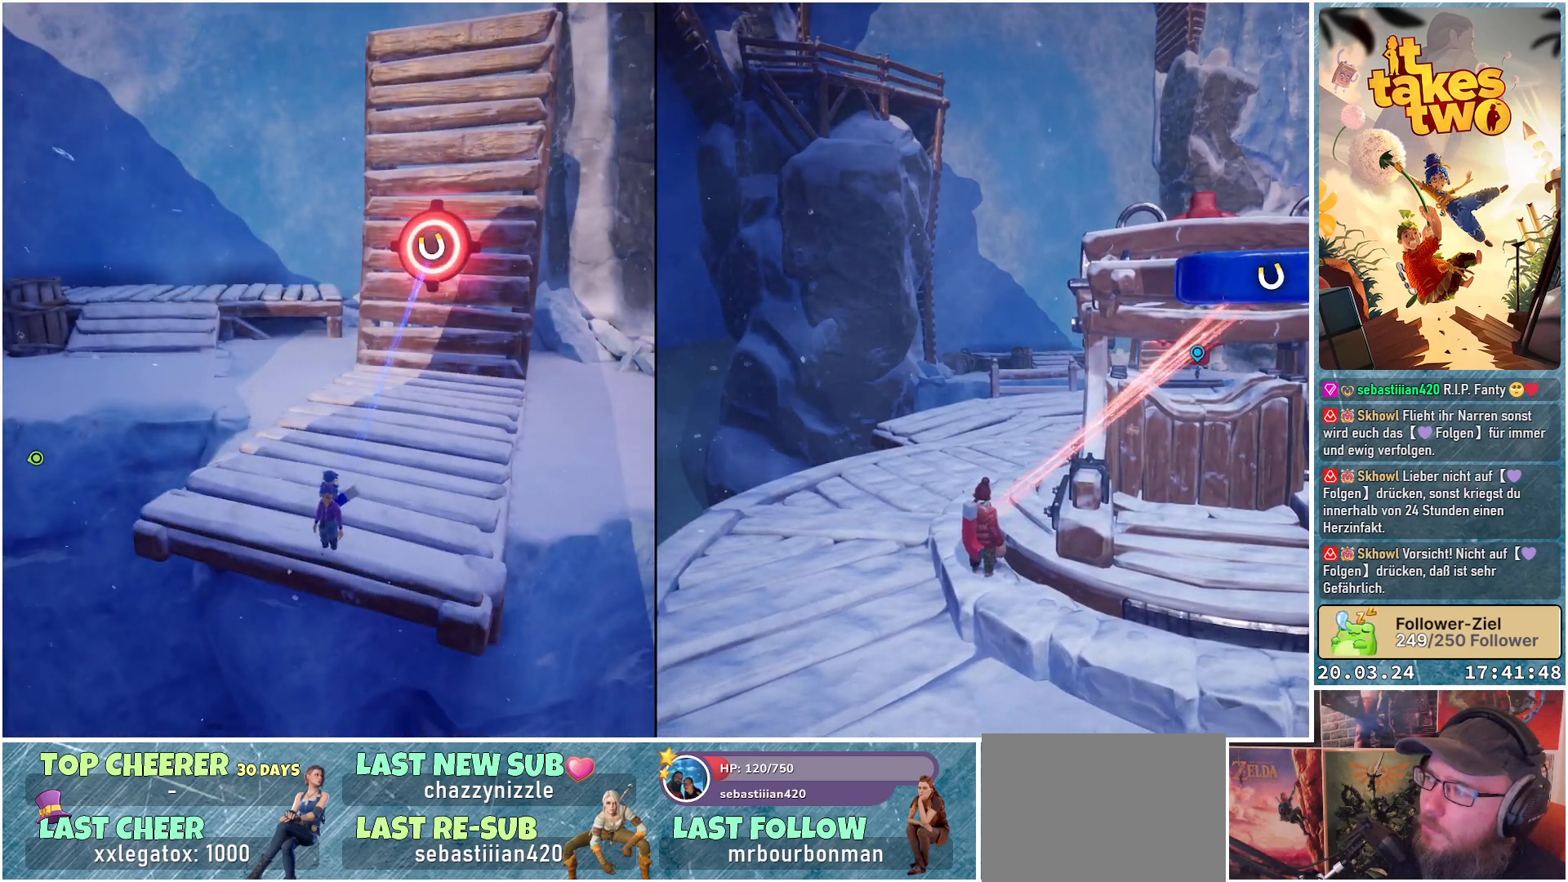
{"buttons": [], "left_stick": "center", "right_stick": "right", "events": [[133, "right_stick", "right"]]}
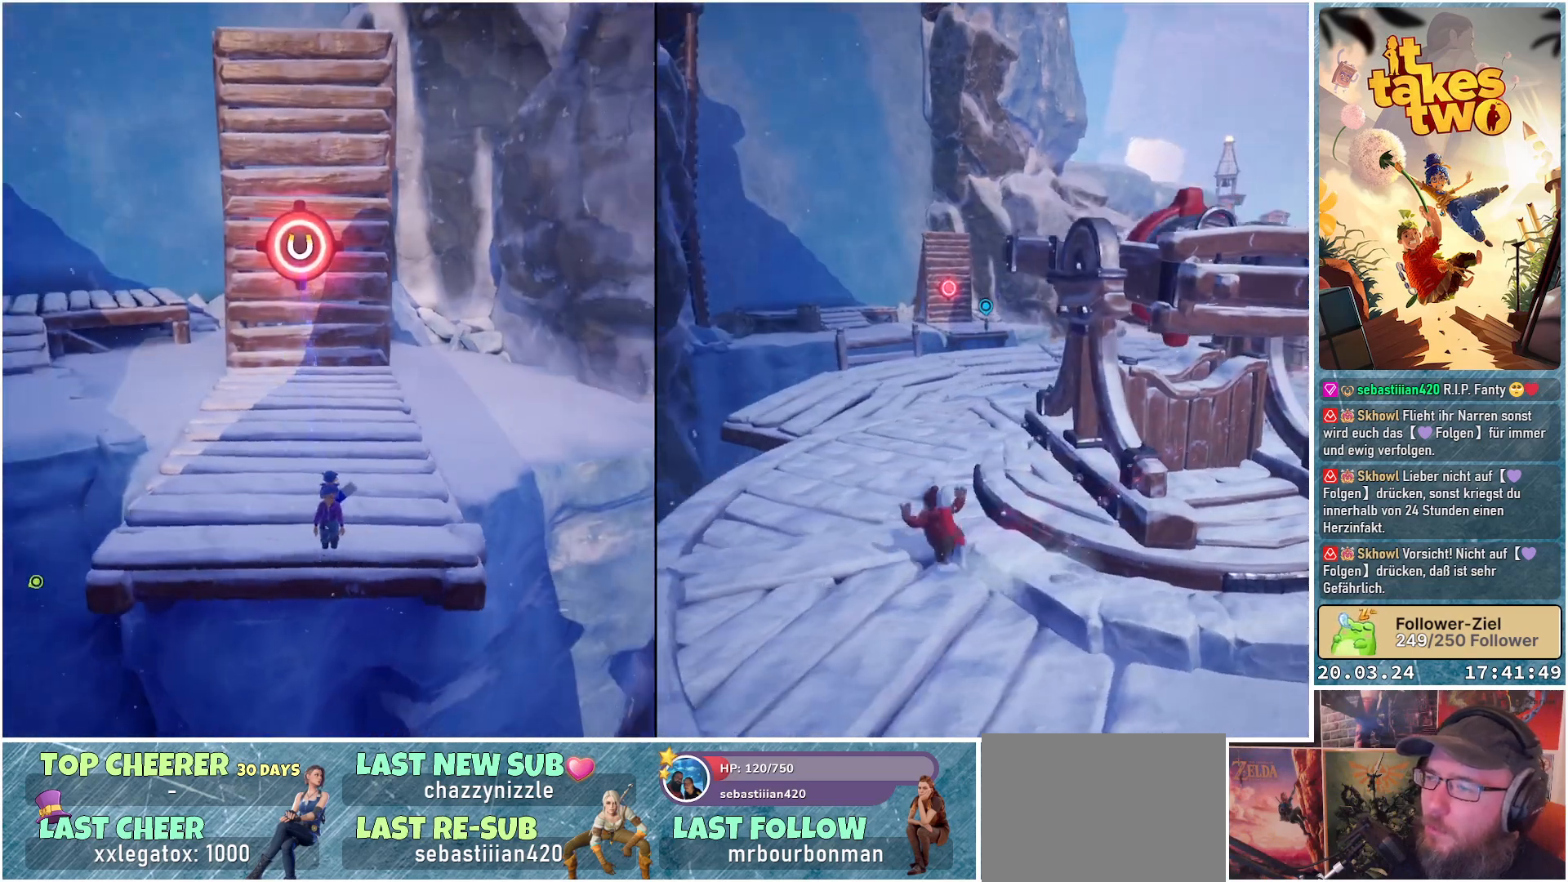
{"buttons": [], "left_stick": "center", "right_stick": "right", "events": []}
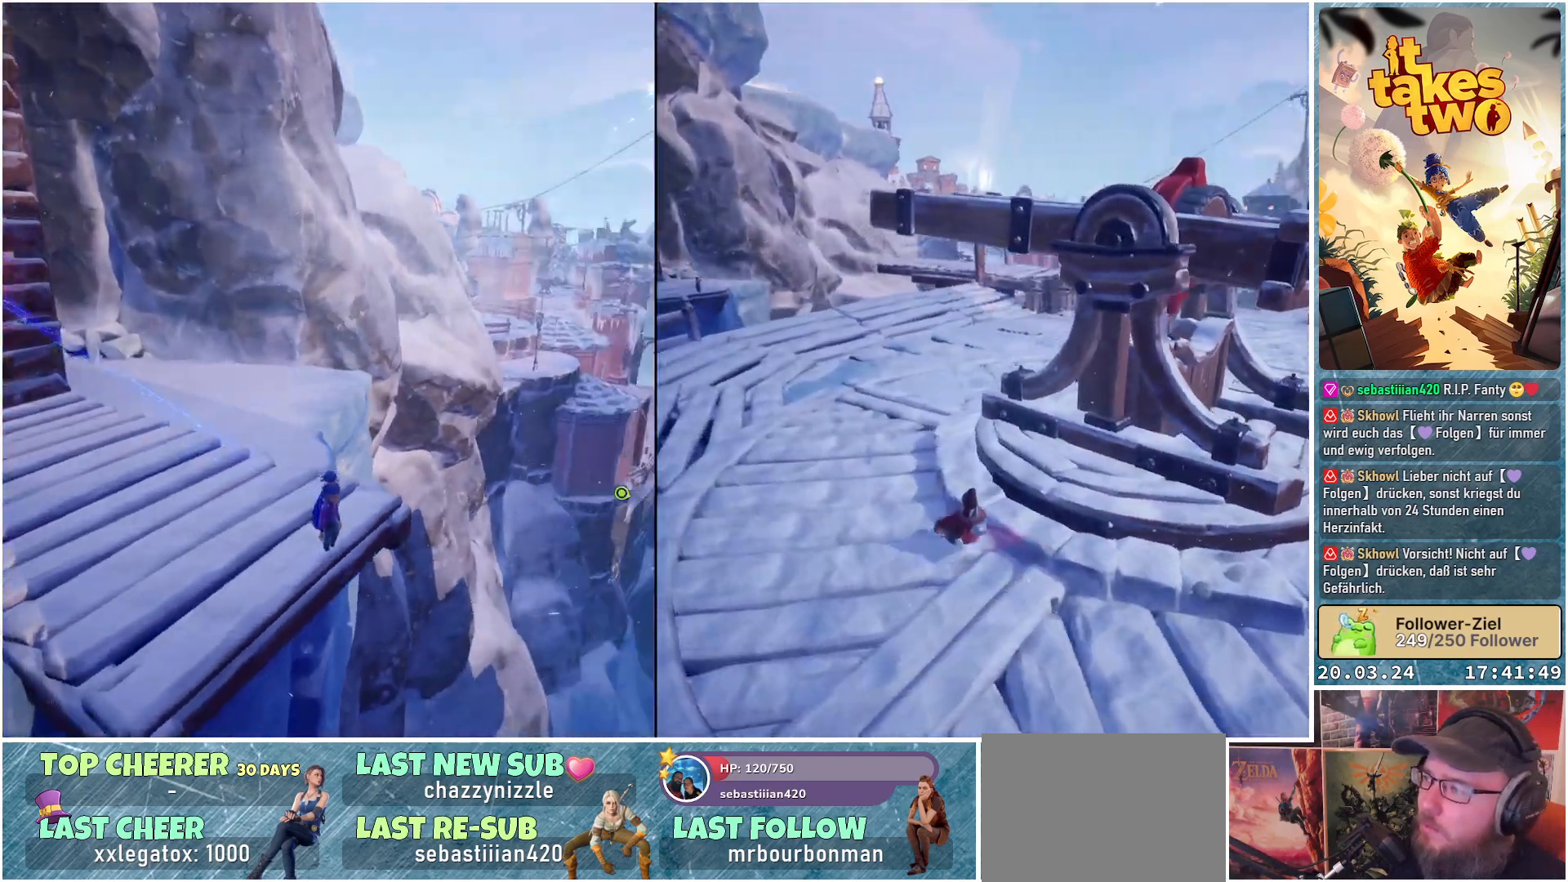
{"buttons": [], "left_stick": "center", "right_stick": "right", "events": []}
- - - -
When copying the listing, skip the pictures and keep each line exactly as written.

[RESULT]
{"buttons": [], "left_stick": "center", "right_stick": "right", "events": [[133, "right_stick", "right"]]}
{"buttons": [], "left_stick": "center", "right_stick": "right", "events": []}
{"buttons": [], "left_stick": "center", "right_stick": "right", "events": []}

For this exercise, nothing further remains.